» Instruction:
Determine how many lines in the entries below contain "ricerca", and output that number alone.

» Recorded information:
⁂

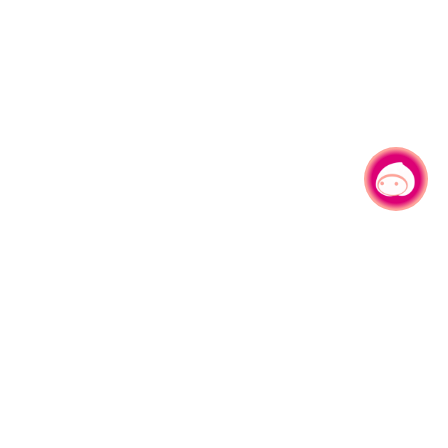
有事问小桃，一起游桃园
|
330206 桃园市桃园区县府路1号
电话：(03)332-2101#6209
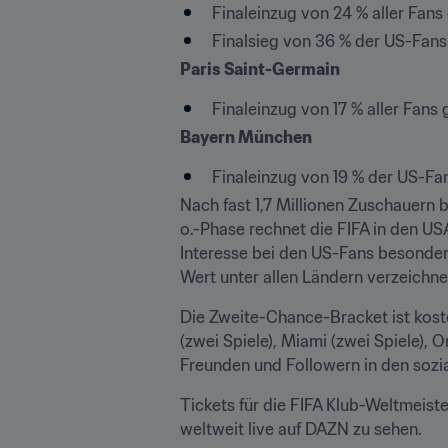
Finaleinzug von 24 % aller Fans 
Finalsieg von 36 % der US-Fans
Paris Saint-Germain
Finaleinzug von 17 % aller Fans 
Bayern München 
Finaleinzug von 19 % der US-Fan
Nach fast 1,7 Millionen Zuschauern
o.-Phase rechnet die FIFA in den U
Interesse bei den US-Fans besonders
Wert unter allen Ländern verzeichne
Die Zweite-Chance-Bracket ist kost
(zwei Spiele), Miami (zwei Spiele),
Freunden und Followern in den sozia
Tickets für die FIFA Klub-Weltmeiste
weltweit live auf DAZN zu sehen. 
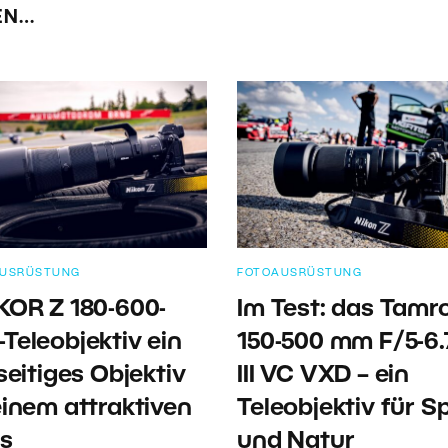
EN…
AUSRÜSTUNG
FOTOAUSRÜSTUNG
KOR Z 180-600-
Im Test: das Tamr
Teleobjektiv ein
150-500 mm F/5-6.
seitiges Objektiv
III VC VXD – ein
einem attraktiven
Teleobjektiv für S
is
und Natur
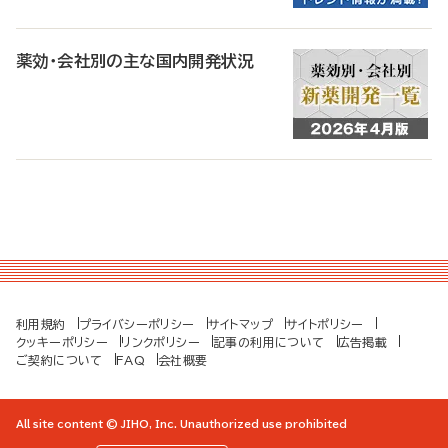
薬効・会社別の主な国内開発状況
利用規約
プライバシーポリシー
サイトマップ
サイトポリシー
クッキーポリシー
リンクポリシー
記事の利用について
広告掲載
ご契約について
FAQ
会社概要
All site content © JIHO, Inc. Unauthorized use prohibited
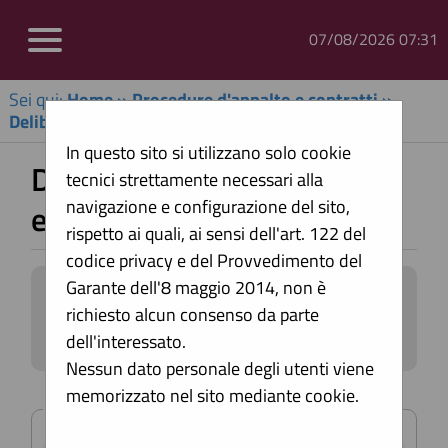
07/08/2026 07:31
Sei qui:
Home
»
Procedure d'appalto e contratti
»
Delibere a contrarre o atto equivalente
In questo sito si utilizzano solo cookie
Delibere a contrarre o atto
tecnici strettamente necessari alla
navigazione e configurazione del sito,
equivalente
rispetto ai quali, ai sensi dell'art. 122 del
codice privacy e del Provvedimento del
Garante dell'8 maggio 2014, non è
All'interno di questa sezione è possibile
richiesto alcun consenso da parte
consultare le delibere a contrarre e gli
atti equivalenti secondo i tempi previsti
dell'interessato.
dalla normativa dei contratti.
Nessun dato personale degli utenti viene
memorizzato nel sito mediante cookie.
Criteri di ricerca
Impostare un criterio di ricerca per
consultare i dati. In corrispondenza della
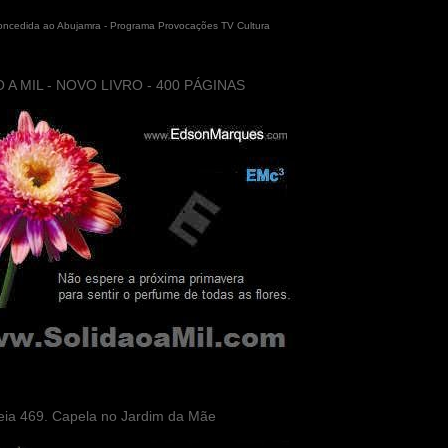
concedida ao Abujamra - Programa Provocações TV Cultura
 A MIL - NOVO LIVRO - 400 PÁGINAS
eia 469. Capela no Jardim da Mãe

⁂

» Reply:
2